Dietary changes have typically been considered the primary component for improving body composition in obesity management(Reference Ashtary-Larky, Ghanavati and Lamuchi-Deli18). Numerous studies have shown that alteration in dietary intake (carbohydrate, protein, fat and total energy) can result in body composition alterations(Reference Ashtary Larky, Bagheri and Abbasnezhad19–Reference Layman, Evans and Erickson22). Since the existing literature offers contradictory findings of the effects of betaine supplementation on body composition, it seems necessary to evaluate whether differences in dietary intake concurrent with betaine supplementation could have influenced these findings. Therefore, we aimed to conduct a systematic review and meta-analysis of the pooled data from RCT in adult humans to compare the efficacy of betaine supplementation for altering body composition indices (BM, BMI, FM, BFP and fat-free mass (FFM)) and influencing dietary intake (carbohydrate, protein, fat and total energy).
Experimental methods
The present systematic review and meta-analysis is reported in accordance with the Preferred Reporting Items of Systematic Reviews and Meta-Analysis (PRISMA) statement guidelines(Reference Moher, Liberati and Tetzlaff23).
Data sources and search strategies
A comprehensive literature search of five databases, including PubMed, the Cochrane Library, Web of Science, Embase and SCOPUS, was performed using the related terms ‘betaine’, ‘betaine supplementation’ and ‘trimethylglycine’, in combination with the keywords ‘body composition’, ‘anthropometry’, ‘weight’, ‘body mass’, ‘fat mass’, ‘body fat percentage’, ‘waist circumference’, ‘hip circumference’, ‘fat-free mass’, ‘lean body mass’, ‘lean mass’, ‘body mass index’, ‘BMI’, ‘weight loss’, ‘fat loss’, dietary intake’, ‘intake’, ‘diet’, ‘carbohydrate’, ‘fat’, ‘protein’, ‘calorie’, ‘energy’, to identify studies published until 18 December 2020. The process of the search strategy is shown in the flow diagram (Fig. 1).
Fig. 1. Flow diagram of the literature search.

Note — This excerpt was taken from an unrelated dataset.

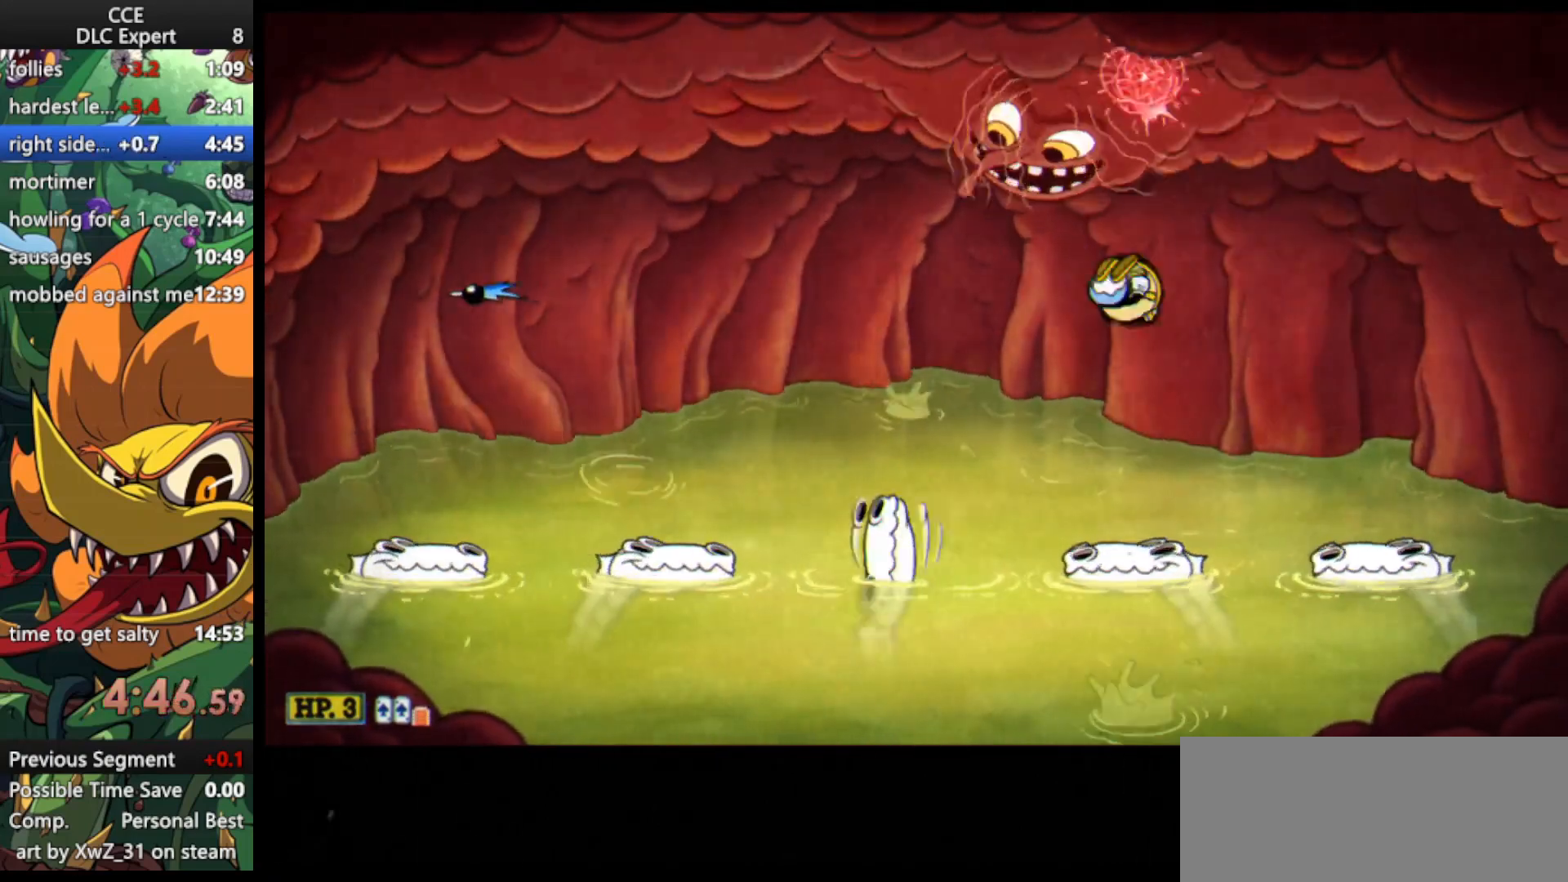
{"keys": ["dash", "left", "shoot", "up"], "events": [[67, "left", "up"], [100, "left", "down"], [133, "jump", "down"], [333, "jump", "up"], [400, "dash", "down"]]}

Study selection and eligibility criteria
Two investigators (DAL and SK) selected eligible studies separately by reading the full-text versions of them. All human RCT, either parallel or crossover designs, which reported the effect of betaine supplementation on body composition indices including BM, BMI, FM, BFP, FFM and dietary intake (carbohydrate, protein, fat and total energy) on adults (> 18 years) and published in the English language were considered. The following studies were excluded: (1) RCT with follow-up period < 10 d, (2) studies without a control/placebo arm. When resolution could not be obtained, a third author (RB) was involved by consensus. The participants, intervention, comparators, outcomes and study design criteria are listed in Table 1.
Table 1. Participants, intervention, comparators, outcomes, study design (PICOS) criteria for inclusion of studies
RCT, randomised controlled trials.
Data extraction
The following data were extracted from the full-text versions of eligible studies using a pre-designed abstraction form: first author, year of publication, country, number of participants, study design, the dose of interventions and study duration. In cases of lack of relevant data, the authors were contacted via email to obtain additional information. Two investigators (DAL and SS) carried out the process of data extraction from the original publications independently in order to minimise potential errors. When resolution could not be obtained, a third author (RB) was involved by consensus.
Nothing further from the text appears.